Textabschnitt:

Letztere fällt der von SPD und CDU gestellte Senat, das Abgeordnetenhaus muss seine Zustimmung erteilen. Den Weg dorthin ebnen die so genannten Verfahrensbriefe: Diese versendet der für die Konzessionsvergabe verantwortliche Finanzsenator Ulrich Nußbaum (parteilos, für die SPD) an die Bewerber. Knackpunkt ist der zweite Verfahrensbrief, mit ihm gibt Nußbaum bekannt, wie der Senat die gesetzlich vorgegebenen Vergabekriterien - sicher, preisgünstig, verbraucherfreundlich, effizient und umweltverträglich - gewichtet. Diese Gewichtung ist die wichtigste Stellschraube des Senats in einem ansonsten hoch reglementierten Wettbewerbsverfahren. Gibt der Senat etwa vor, dass Umweltverträglichkeit und Verbraucherfreundlichkeit eine besonders starke Rolle spielen sollen, könnte dies den strikt auf Erneuerbare Energien ausgerichteten Bewerbern und dem landeseigenen Unternehmen Berlin Energie zupass kommen - so das Kalkül der Befürworter einer grünen Kommunalisierung. Das auf Hochtouren laufende Energie-Volksbegehren zeige das große öffentliche Interesse an dem Thema, sagte der Grüne Michael Schäfer: "Darum muss die Öffentlichkeit bei den Kriterien mitsprechen können."

Dafür ist es im Fall des Gasnetzes zu spät, den - bislang geheimen - Inhalt des zweiten Verfahrensbriefs hatte der Senat am 9. April festgelegt. Über die Kriterien für das Stromnetz will der Senat Anfang Oktober entscheiden. Vorher soll er mit Parlament und Bürgern diskutieren, fordern die Oppositionsfraktionen und verweisen auf das Konzessionsverfahren in Stuttgart: Dort hatte die damals noch CDU-regierte Stadt in Informationsveranstaltungen und Workshops mit Bürgern gesprochen, bevor sie die Kriterien festlegte. Das dortige Verfahren läuft und ist noch nicht entschieden.

Ihre Aufgabe: Fahren Sie mit dem Text über die Konzessionsvergabe für das Gas- und das Stromnetz nach seinem letzten Satz fort.

Übungsdaten:
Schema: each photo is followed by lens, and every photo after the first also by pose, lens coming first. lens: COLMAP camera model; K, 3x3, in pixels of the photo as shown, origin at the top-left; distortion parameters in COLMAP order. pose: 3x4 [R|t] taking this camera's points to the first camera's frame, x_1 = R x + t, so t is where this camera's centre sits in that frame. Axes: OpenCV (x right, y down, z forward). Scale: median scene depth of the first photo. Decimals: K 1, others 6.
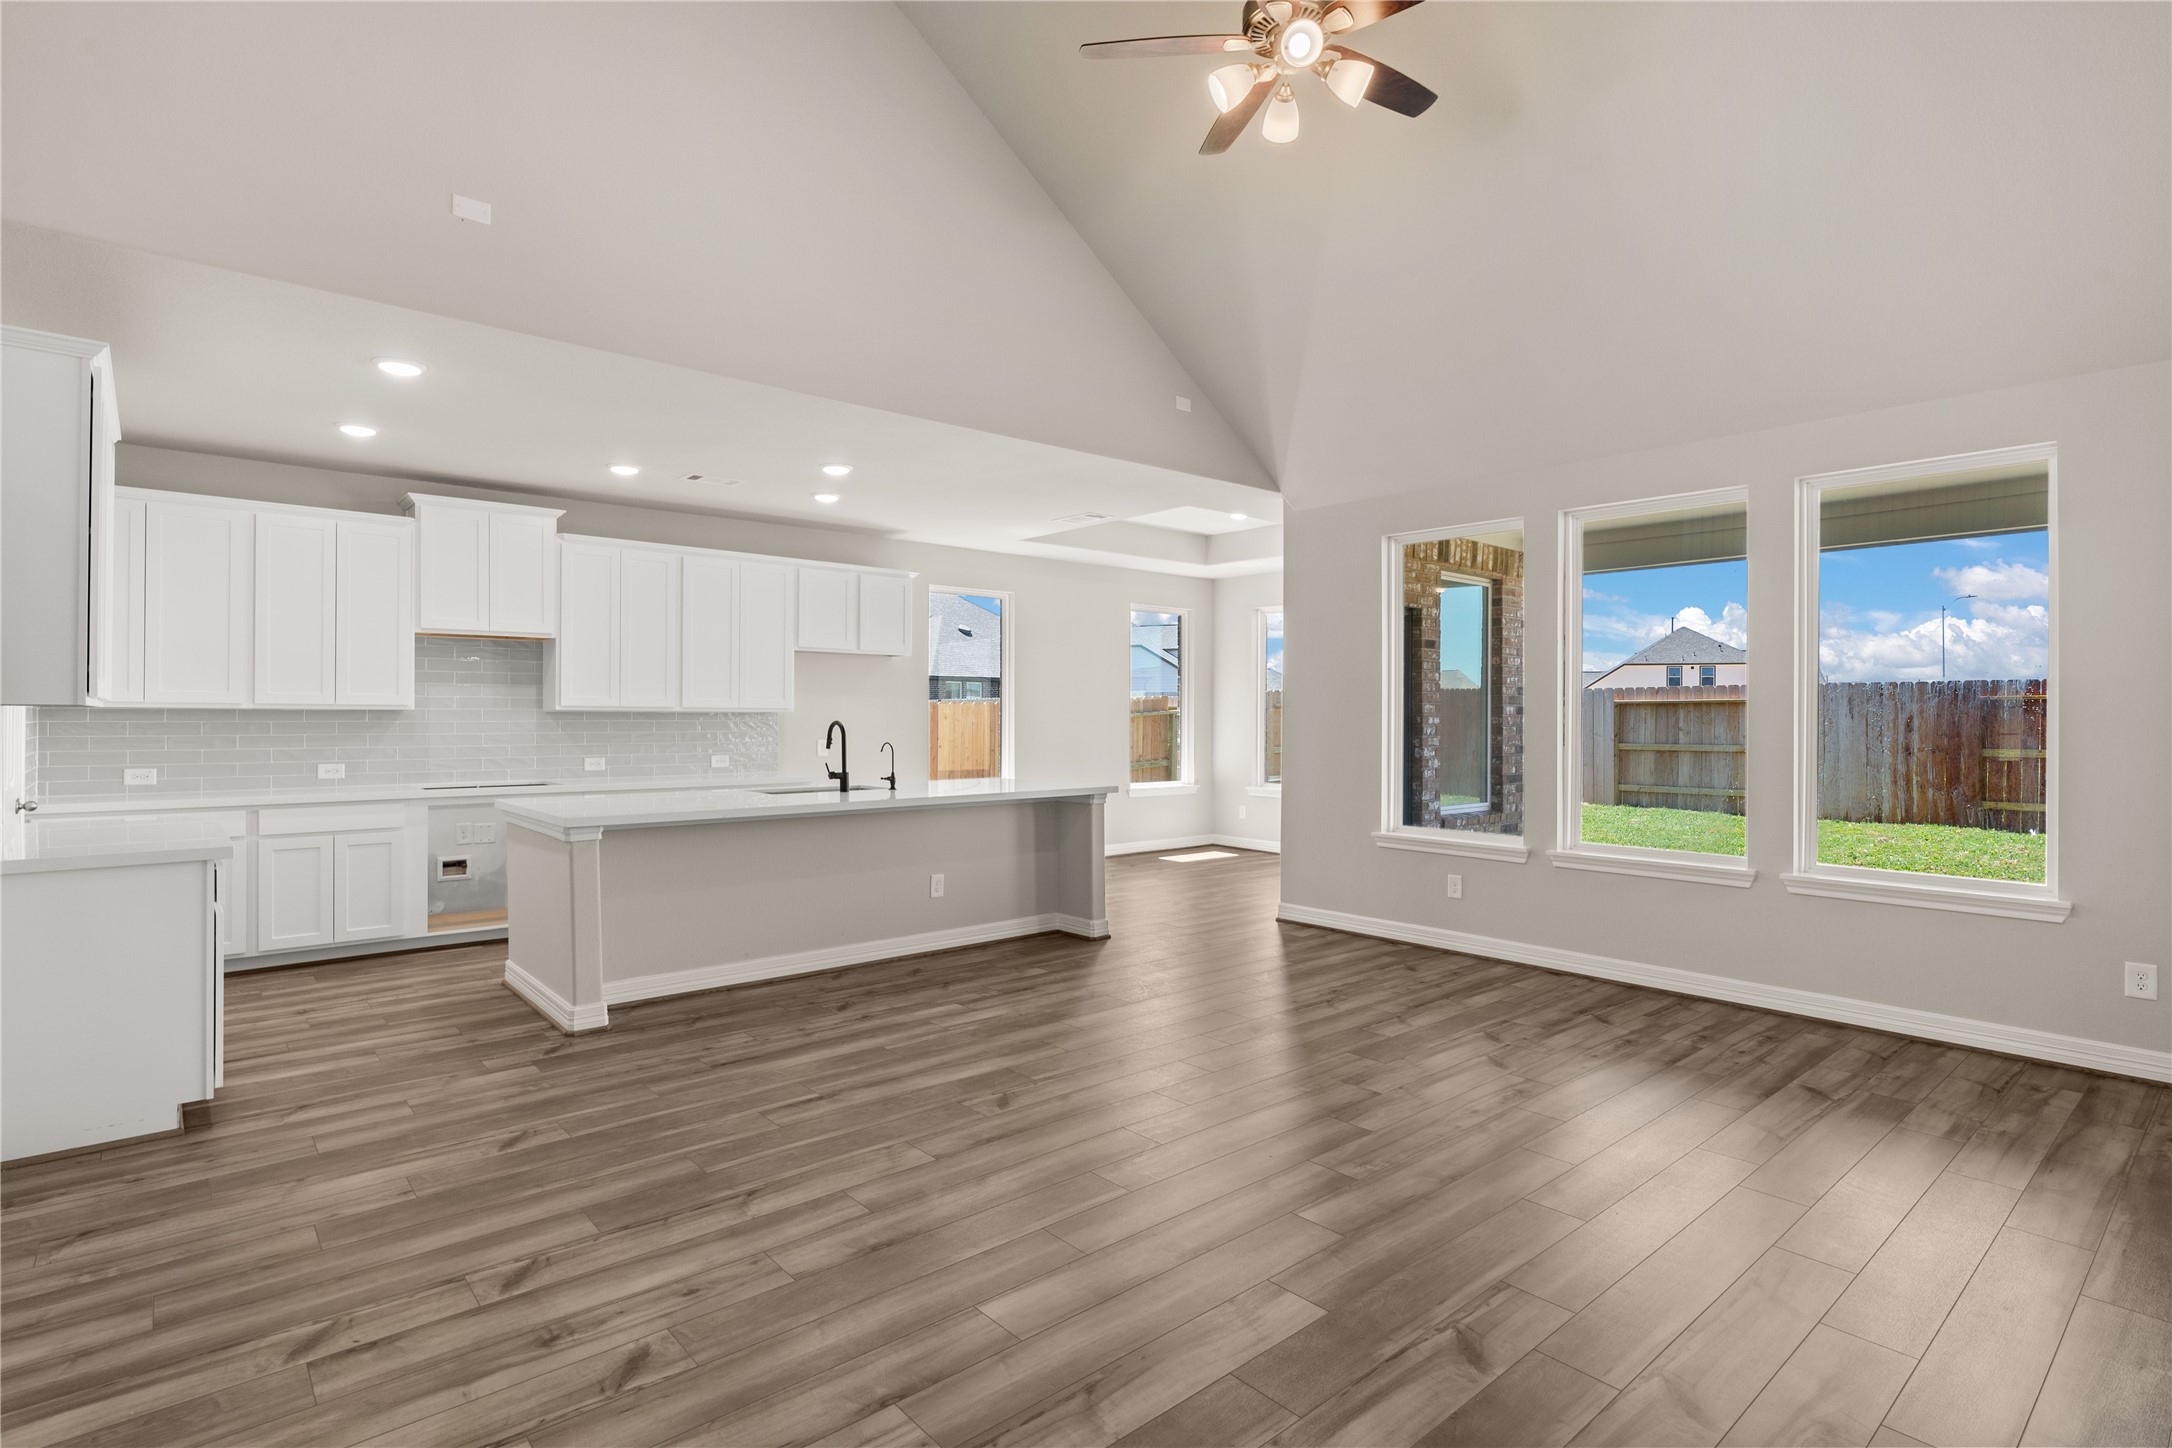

Die Antwort:
Viele Bewerber

Der Betrieb der Netze garantiert eine solide Rendite und ist deshalb begehrt. Allein-Betreiber von Berlins Stromnetz wollen neben der landeseigenen Berlin Energie diverse Unternehmen werden: Der bisherige Betreiber Vattenfall mit seiner Tochter Stromnetz Berlin, die Genossenschaft BürgerEnergie Berlin, das kommunale Unternehmen Alliander aus Holland sowie der chinesische Staatskonzern State Grid. Sie alle können sich aber auch eine "institutionalisierte öffentlich-private Partnerschaft" mit dem Land vorstellen. Für letztere Variante interessieren sich auch die Stadtwerke Schwäbisch-Hall sowie die Thüga-Gruppe, hinter der ein Netzwerk von 100 kommunalen Stadtwerken steht.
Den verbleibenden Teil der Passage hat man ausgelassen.